- **AIM OF THE EXERCISE**
Go through the data line by line. Copy each one holding the string "edge".

- **RECORDS SHOWN**
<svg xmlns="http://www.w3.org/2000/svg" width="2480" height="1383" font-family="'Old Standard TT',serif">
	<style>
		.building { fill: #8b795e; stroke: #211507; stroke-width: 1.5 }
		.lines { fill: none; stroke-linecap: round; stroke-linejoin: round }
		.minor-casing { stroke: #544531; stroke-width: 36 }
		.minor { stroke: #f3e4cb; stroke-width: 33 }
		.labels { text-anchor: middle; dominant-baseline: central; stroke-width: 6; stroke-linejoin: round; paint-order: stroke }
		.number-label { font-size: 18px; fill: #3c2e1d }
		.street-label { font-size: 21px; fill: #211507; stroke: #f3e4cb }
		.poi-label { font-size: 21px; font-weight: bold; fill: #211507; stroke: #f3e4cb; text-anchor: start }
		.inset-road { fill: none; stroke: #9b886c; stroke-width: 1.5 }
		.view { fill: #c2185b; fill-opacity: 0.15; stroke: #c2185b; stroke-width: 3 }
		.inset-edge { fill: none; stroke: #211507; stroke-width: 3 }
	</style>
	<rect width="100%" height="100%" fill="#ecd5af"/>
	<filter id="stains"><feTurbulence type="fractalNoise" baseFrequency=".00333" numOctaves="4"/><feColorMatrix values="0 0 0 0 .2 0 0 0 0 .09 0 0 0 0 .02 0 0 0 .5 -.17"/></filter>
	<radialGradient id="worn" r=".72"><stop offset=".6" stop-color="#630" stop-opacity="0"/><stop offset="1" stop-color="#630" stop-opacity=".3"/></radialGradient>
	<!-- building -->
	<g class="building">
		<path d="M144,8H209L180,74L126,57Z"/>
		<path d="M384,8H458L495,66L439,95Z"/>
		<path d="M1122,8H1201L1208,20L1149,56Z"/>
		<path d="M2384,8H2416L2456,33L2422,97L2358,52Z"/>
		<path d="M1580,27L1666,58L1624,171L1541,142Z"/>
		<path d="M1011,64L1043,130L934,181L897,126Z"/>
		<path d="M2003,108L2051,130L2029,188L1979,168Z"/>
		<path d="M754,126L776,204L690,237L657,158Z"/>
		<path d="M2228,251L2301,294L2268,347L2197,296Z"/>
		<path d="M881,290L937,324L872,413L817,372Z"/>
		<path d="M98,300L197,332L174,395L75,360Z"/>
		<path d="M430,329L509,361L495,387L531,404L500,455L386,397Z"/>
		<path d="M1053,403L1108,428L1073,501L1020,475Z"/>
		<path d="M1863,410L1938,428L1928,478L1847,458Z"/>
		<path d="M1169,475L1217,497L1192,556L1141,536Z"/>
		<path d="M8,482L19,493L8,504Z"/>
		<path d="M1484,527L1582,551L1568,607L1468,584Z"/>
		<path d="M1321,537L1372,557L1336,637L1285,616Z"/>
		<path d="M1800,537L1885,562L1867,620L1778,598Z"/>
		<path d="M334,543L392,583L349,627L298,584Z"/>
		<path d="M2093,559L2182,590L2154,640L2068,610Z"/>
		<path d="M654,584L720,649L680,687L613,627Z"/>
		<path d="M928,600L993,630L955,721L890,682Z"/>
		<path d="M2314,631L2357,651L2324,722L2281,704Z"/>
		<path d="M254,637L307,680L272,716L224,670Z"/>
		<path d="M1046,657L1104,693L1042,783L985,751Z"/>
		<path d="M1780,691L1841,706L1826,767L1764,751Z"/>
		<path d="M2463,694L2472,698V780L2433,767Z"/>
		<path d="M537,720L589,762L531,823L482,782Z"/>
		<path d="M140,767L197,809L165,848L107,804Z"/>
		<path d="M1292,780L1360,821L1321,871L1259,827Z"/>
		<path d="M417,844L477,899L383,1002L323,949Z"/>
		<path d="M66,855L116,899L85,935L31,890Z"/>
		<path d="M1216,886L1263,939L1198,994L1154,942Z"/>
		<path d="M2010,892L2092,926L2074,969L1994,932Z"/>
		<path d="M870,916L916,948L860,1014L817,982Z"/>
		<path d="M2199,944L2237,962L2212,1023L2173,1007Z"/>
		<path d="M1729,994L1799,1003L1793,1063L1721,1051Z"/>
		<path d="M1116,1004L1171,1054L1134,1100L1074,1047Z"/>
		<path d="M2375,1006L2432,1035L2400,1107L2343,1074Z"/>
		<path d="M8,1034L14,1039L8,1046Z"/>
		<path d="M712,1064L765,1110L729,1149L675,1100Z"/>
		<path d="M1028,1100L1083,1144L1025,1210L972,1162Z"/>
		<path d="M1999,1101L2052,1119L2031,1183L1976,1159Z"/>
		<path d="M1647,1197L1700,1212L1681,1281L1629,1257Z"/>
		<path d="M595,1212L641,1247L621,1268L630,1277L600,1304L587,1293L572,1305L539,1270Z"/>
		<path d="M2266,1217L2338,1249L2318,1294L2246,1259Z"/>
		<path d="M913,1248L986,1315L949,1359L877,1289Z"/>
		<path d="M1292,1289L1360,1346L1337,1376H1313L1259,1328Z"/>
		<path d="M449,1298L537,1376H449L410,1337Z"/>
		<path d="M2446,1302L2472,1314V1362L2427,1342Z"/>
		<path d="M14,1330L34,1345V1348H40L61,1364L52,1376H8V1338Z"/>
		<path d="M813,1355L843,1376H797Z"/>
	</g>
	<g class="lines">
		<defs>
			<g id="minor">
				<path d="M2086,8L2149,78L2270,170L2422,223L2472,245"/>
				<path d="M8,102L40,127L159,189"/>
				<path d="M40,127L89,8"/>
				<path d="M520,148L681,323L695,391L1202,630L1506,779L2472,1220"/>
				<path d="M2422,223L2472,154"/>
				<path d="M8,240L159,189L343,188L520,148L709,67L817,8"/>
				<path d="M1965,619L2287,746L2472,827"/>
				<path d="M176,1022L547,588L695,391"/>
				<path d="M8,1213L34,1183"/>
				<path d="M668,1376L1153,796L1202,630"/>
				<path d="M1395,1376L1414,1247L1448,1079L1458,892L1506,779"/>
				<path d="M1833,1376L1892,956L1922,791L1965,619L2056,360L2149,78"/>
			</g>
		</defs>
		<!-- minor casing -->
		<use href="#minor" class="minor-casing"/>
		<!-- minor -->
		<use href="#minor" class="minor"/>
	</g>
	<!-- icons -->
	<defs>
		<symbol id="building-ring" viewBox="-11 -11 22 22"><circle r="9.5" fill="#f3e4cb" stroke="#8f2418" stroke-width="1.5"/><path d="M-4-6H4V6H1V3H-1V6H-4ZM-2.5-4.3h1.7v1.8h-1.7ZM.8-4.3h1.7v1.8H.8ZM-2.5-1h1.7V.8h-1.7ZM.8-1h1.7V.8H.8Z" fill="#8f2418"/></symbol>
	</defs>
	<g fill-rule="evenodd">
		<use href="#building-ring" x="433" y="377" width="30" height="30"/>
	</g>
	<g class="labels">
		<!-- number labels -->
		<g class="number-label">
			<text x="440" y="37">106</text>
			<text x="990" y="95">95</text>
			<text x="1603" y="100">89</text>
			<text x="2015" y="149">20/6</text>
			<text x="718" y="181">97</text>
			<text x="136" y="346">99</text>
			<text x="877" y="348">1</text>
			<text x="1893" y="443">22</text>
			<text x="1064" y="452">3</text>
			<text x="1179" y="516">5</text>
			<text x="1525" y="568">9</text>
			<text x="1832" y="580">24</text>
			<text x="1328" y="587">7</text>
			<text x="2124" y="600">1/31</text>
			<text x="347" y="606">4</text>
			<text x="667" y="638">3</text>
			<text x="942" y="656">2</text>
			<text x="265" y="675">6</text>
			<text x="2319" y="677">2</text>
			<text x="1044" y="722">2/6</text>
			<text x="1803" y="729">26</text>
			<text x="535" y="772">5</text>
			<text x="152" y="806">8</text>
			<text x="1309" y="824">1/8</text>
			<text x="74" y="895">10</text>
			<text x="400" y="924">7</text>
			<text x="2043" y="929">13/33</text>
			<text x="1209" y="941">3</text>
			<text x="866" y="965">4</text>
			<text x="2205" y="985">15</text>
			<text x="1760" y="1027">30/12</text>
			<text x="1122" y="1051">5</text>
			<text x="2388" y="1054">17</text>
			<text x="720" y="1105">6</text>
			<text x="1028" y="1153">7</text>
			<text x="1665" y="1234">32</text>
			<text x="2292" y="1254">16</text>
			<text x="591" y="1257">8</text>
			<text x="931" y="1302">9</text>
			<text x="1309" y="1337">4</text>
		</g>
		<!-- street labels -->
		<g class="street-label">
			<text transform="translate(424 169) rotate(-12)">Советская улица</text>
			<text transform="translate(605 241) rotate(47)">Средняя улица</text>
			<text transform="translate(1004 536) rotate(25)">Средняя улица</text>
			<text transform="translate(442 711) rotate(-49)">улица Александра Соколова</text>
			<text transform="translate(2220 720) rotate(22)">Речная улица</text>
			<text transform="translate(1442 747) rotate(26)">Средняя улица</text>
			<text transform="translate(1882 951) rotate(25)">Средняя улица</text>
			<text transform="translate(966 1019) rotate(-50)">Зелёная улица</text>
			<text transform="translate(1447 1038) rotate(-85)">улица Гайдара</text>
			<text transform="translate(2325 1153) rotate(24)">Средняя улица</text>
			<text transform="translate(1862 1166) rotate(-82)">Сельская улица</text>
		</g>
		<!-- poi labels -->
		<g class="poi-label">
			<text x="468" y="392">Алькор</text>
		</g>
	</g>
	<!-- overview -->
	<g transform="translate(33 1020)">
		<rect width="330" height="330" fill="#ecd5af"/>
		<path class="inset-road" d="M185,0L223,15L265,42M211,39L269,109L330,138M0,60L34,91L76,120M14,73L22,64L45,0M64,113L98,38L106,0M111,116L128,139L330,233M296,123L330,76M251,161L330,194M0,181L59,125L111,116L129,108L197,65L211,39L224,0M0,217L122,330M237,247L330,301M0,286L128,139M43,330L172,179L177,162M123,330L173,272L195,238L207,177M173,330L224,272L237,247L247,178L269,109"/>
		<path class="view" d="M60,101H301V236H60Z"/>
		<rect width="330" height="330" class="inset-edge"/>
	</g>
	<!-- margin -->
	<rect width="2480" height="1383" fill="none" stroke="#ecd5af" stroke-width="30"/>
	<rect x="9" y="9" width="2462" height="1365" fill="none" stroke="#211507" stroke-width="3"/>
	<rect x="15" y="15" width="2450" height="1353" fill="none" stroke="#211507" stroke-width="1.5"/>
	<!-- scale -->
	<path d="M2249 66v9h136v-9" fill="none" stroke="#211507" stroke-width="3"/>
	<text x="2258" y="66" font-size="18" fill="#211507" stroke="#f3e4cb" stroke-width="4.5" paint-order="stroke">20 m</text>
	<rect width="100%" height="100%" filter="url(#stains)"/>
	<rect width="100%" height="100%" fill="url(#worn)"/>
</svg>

- **COMPLETED EXERCISE**
		.inset-edge { fill: none; stroke: #211507; stroke-width: 3 }
		<rect width="330" height="330" class="inset-edge"/>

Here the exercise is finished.